Siempre me ha gustado coger a autoestopistas,
aunque pocas veces coinciden las circunstancias para poder hacerlo. El otro
día, saliendo de Sierra Nevada, ya de vuelta a Madrid, coincidió que teníamos
un asiento libre y que irremisiblemente teníamos que pasar por Granada, así que
no había excusa para no invitar a subir al mantero senegalés que regresaba a
casa tras su jornada comercial.
No lo hicimos por solidaridad sino por
algo un poco más egoísta y enriquecedor para nosotros: escuchar y aprender de
lo que ese hombre nos iba a contar en la media hora de curvas que separan la
estación de esquí de la ciudad de la Alhambra. Era, sin duda, una buena
oportunidad para que nuestros hijos salieran por unos minutos de esa burbuja en
la que viven y conocieran el relato de una vida muy distinta a las nuestras. Sí,
justo en el momento de terminar unas maravillosas vacaciones en una carísima estación
de esquí.
Mame, que así se llamaba el grueso y
oscuro pasajero, era senegalés y hace cinco años llegó a España en una patera,
tras pagar a una mafia mil euros por ese peligroso pasaje de barco. Dice que no
pasó miedo porque hacía buen día y buena mar y porque fueron sólo unas horas
hasta que les rescató Cruz Roja del mar y le llevaron a un centro de
extranjeros. Después pasó las habituales miserias legales y vitales, durmió a
la intemperie en más de una ocasión, hasta que al final consiguió reunirse con
otros compatriotas de la diáspora que le echaron esa imprescindible primera
mano.
Ahora ya estaba totalmente instalado,
instaurado y legalizado. Orgulloso de tener sus papeles en regla, presumía de
estar dado de alta de autónomos y nos contaba la mecánica de su negocio,
comprando artículos muy baratos en una gran nave que los chinos tienen en
Armilla y vendiendo a los turistas en verano y a los esquiadores en invierno.

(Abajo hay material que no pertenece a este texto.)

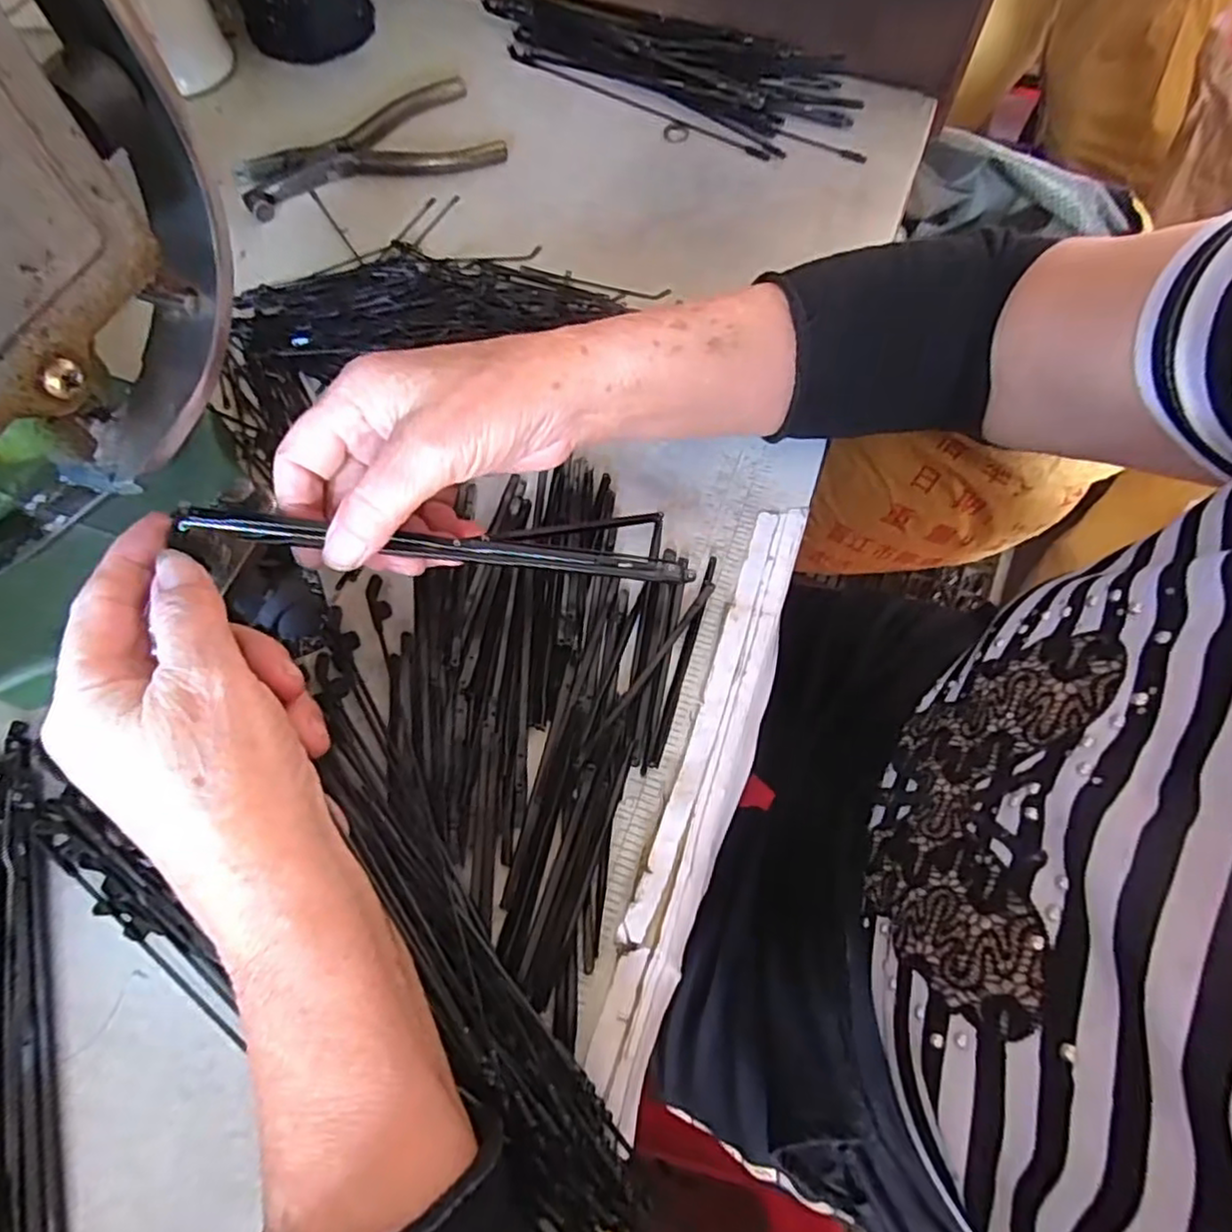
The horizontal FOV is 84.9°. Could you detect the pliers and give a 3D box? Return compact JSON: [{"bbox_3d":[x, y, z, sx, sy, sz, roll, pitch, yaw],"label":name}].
[{"bbox_3d":[-0.156,-0.294,0.419,0.153,0.009,0.087,-18,68,-9],"label":"pliers"}]

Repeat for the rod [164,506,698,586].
[{"bbox_3d":[-0.060,-0.026,0.257,0.186,0.005,0.011,5,66,-13],"label":"rod"}]

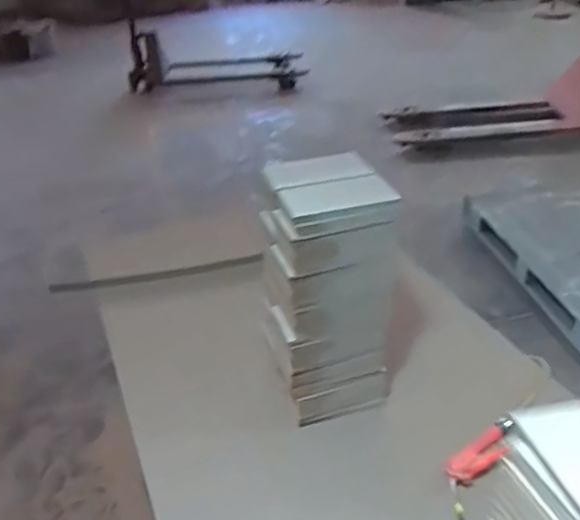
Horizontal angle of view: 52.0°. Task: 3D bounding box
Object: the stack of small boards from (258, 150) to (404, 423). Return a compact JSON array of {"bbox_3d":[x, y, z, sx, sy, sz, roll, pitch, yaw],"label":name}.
[{"bbox_3d":[0.068,0.055,0.959,0.177,0.386,0.157,-9,35,-9],"label":"stack of small boards"}]

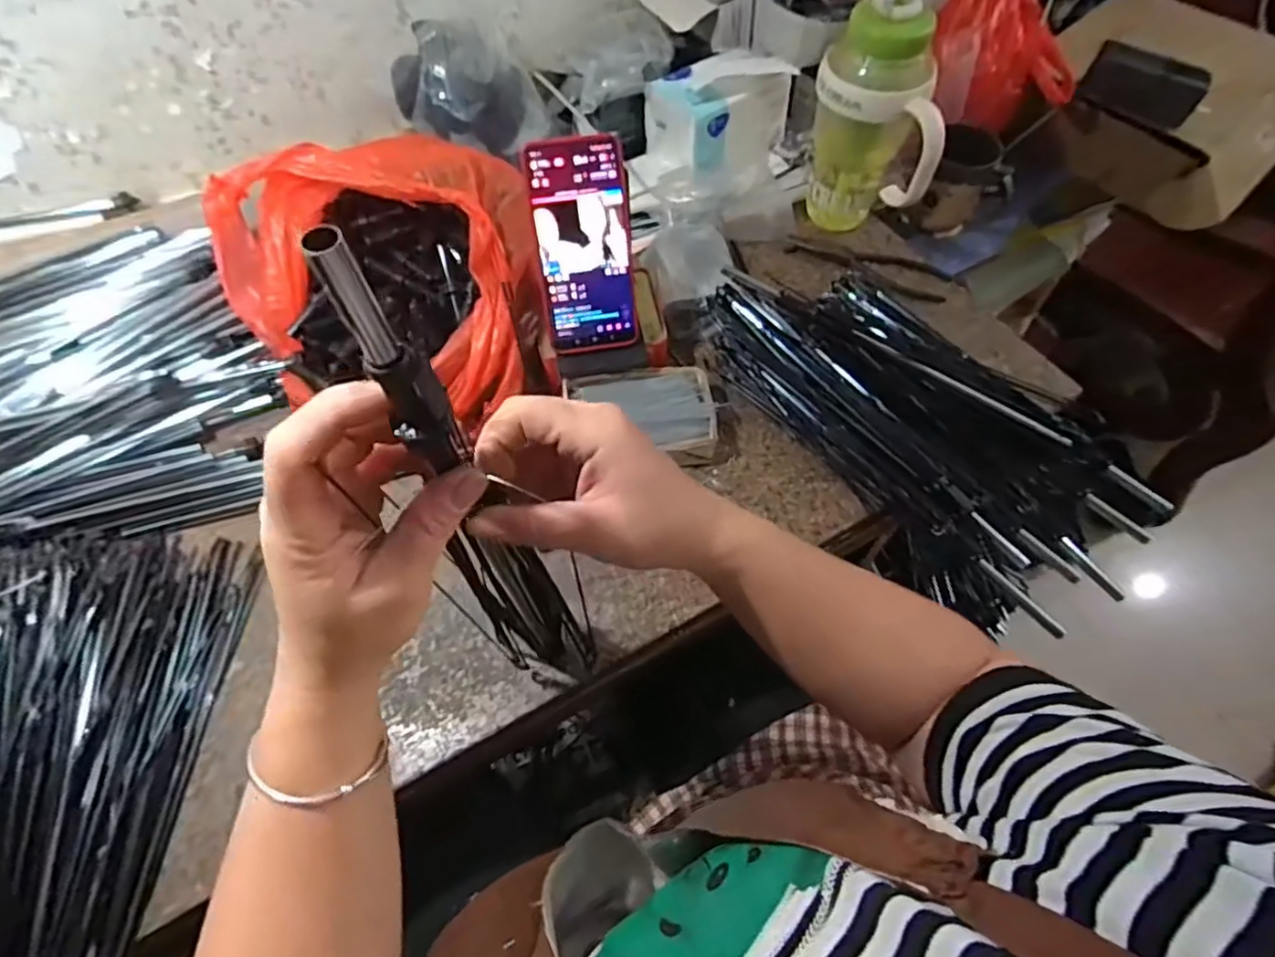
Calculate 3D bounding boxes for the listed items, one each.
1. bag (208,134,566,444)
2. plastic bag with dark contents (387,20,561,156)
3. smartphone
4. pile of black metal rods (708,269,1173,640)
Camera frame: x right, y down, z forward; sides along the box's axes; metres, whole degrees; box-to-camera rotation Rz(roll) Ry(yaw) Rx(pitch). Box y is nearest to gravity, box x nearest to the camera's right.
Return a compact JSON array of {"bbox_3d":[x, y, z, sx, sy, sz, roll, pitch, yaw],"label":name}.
[{"bbox_3d":[-0.209,-0.175,0.570,0.258,0.136,0.269,-41,65,-21],"label":"bag"},{"bbox_3d":[-0.177,-0.415,0.684,0.152,0.091,0.095,17,60,12],"label":"plastic bag with dark contents"},{"bbox_3d":[-0.043,-0.186,0.530,0.078,0.164,0.010,-8,28,-3],"label":"smartphone"},{"bbox_3d":[0.242,-0.061,0.567,0.201,0.067,0.385,-38,65,-20],"label":"pile of black metal rods"}]

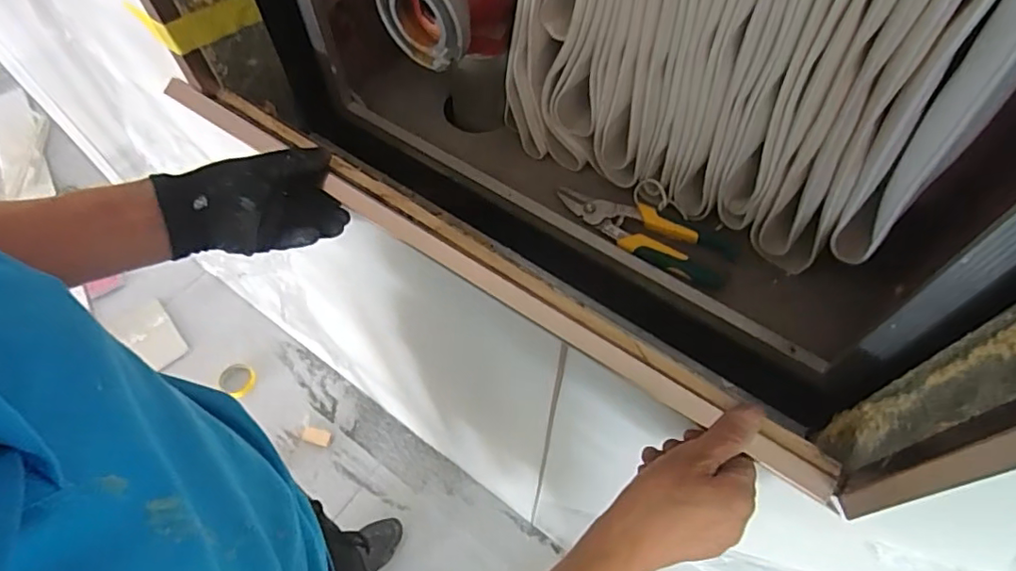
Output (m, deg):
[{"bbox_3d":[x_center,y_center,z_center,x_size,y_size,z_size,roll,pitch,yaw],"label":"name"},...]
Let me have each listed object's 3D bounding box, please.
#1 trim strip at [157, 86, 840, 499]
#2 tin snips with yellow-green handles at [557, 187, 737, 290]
[{"bbox_3d":[-0.046,-0.030,0.471,0.656,0.023,0.037,32,64,16],"label":"trim strip"},{"bbox_3d":[0.145,-0.056,0.611,0.198,0.025,0.070,21,62,13],"label":"tin snips with yellow-green handles"}]

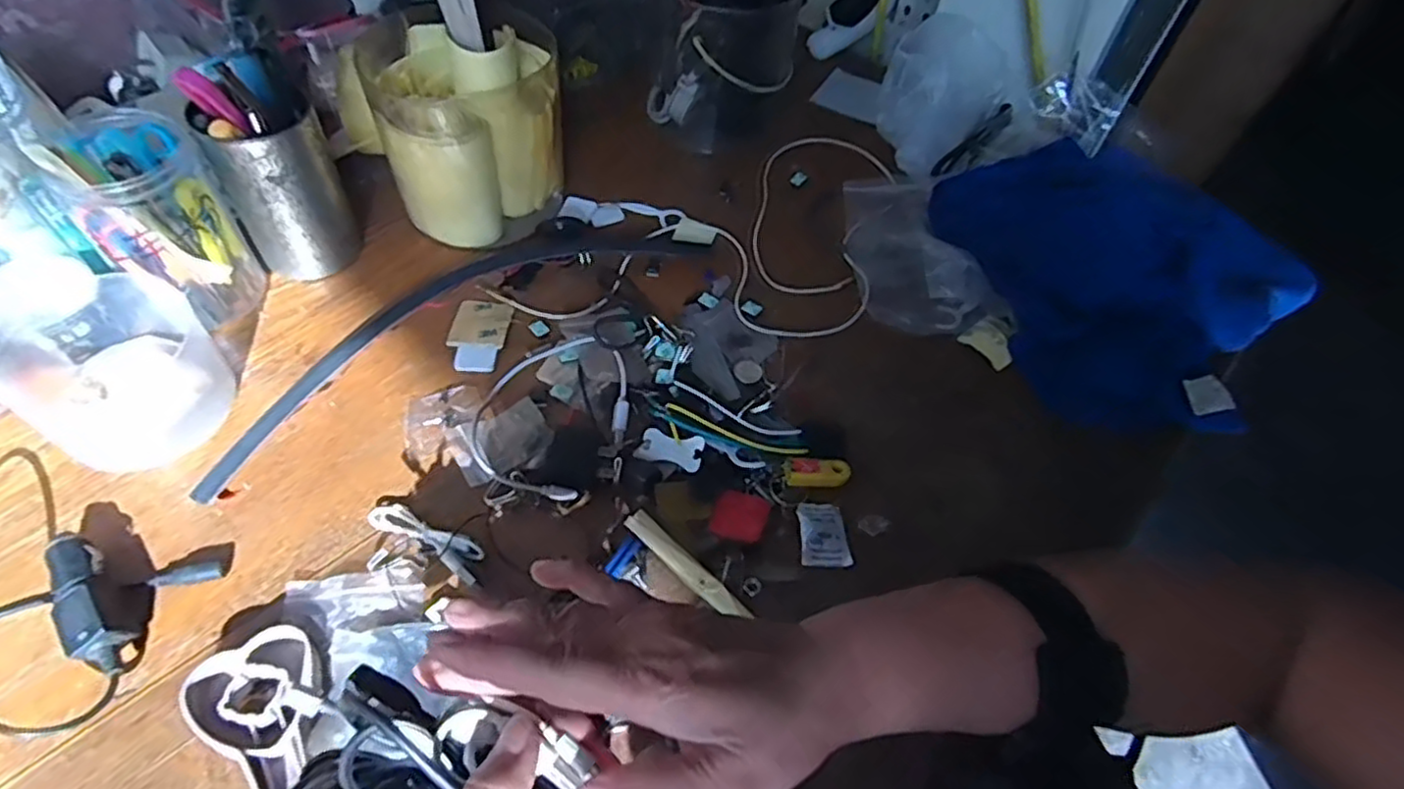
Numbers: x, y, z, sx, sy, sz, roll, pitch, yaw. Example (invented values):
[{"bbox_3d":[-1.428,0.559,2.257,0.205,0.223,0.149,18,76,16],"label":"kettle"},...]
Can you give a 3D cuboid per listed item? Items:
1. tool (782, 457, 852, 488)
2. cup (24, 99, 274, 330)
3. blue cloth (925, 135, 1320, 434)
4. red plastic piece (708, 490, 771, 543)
[{"bbox_3d":[0.070,0.047,0.426,0.040,0.009,0.017,-4,55,-7],"label":"tool"},{"bbox_3d":[-0.324,-0.109,0.432,0.062,0.131,0.064,2,54,-3],"label":"cup"},{"bbox_3d":[0.305,-0.091,0.511,0.226,0.056,0.239,-19,58,-17],"label":"blue cloth"},{"bbox_3d":[0.022,0.069,0.408,0.031,0.004,0.032,20,55,9],"label":"red plastic piece"}]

De vez en cuando se cruzaba con algún policía municipal que le retenía e
incluso le quitaba la mercancía y sorprendentemente Mame, les comprendía: “Es
normal, están haciendo su trabajo y nosotros no tenemos permiso para vender por
la calle.”
Pero lo más interesante llegó cuando pasó
a filosofar sobre su experiencia vital y el fenómeno de los inmigrantes: “A mí
no me gusta vivir aquí, prefiero estar allí en mi país y si estoy aquí es por
ganar unos cuantos euros que al cambio son mucho dinero en Senegal y así puedo
enviar de vez en cuando dinero para mi familia y mi hijo de siete años. Pero
amigo, tenlo claro, estaré un tiempo y volveré cuando pueda, todos queremos
estar en nuestro país y eso que África está muy mal, sin solución”. Eso dio pie
a adentrarnos en temas políticos, donde el autoestopista mantero saco un
inteligente y bien informado discurso sobre la primavera árabe, los
colonialismos y el terrorismo. Con perlas como: “los europeos y americanos
estaban obsesionados en quitar a Gadafi, a Sadam, a El Asaad y a todos los
dictadores africanos porque eran malos y no dejaban votar al pueblo, pero lo
que han conseguido es el caos, llenar todo de armas y guerras” y siguió con
“África está fatal porque está llena de corrupción y porque los europeos han
beneficiado a los políticos corruptos para hacer negocio y aprovecharse de las
riquezas de África” o la más preocupante, pero también bien fundada visión del
terrorismo: “Europa piensa que el terrorismo es una cuestión religiosa o un
asunto de unos cuantos locos, pero no, es un ajuste de cuentas por las
diferencias económicas y sociales…”
El viaje llegó a su fin y en una
gasolinera de Armilla se bajó nuestro invitado con una última sentencia:
“Siempre he pensado que hay que vivir con la esperanza de que un día tendrás
suerte y hoy yo la he tenido”. Nosotros sí que la tuvimos, Mame.